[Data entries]
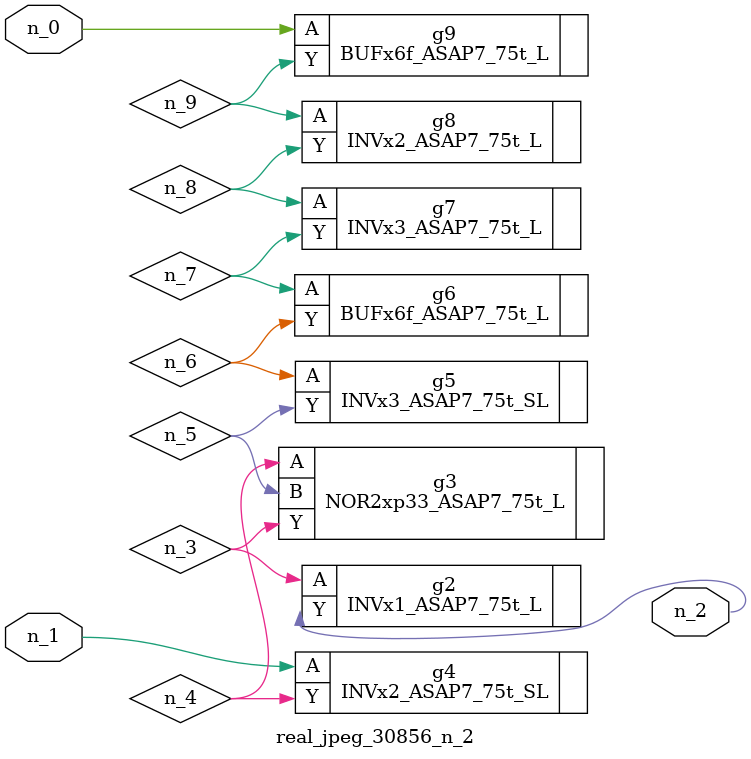
<source format=v>
module real_jpeg_30856_n_2 (n_1, n_0, n_2);

input n_1;
input n_0;

output n_2;

wire n_5;
wire n_4;
wire n_8;
wire n_6;
wire n_7;
wire n_3;
wire n_9;

BUFx6f_ASAP7_75t_L g9 ( 
.A(n_0),
.Y(n_9)
);

INVx2_ASAP7_75t_SL g4 ( 
.A(n_1),
.Y(n_4)
);

INVx1_ASAP7_75t_L g2 ( 
.A(n_3),
.Y(n_2)
);

NOR2xp33_ASAP7_75t_L g3 ( 
.A(n_4),
.B(n_5),
.Y(n_3)
);

INVx3_ASAP7_75t_SL g5 ( 
.A(n_6),
.Y(n_5)
);

BUFx6f_ASAP7_75t_L g6 ( 
.A(n_7),
.Y(n_6)
);

INVx3_ASAP7_75t_L g7 ( 
.A(n_8),
.Y(n_7)
);

INVx2_ASAP7_75t_L g8 ( 
.A(n_9),
.Y(n_8)
);


endmodule
</source>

Directions:
Print the records again exactly. Skip every picture.

Problem solution:
<source format=v>
module real_jpeg_30856_n_2 (n_1, n_0, n_2);

input n_1;
input n_0;

output n_2;

wire n_5;
wire n_4;
wire n_8;
wire n_6;
wire n_7;
wire n_3;
wire n_9;

BUFx6f_ASAP7_75t_L g9 ( 
.A(n_0),
.Y(n_9)
);

INVx2_ASAP7_75t_SL g4 ( 
.A(n_1),
.Y(n_4)
);

INVx1_ASAP7_75t_L g2 ( 
.A(n_3),
.Y(n_2)
);

NOR2xp33_ASAP7_75t_L g3 ( 
.A(n_4),
.B(n_5),
.Y(n_3)
);

INVx3_ASAP7_75t_SL g5 ( 
.A(n_6),
.Y(n_5)
);

BUFx6f_ASAP7_75t_L g6 ( 
.A(n_7),
.Y(n_6)
);

INVx3_ASAP7_75t_L g7 ( 
.A(n_8),
.Y(n_7)
);

INVx2_ASAP7_75t_L g8 ( 
.A(n_9),
.Y(n_8)
);


endmodule
</source>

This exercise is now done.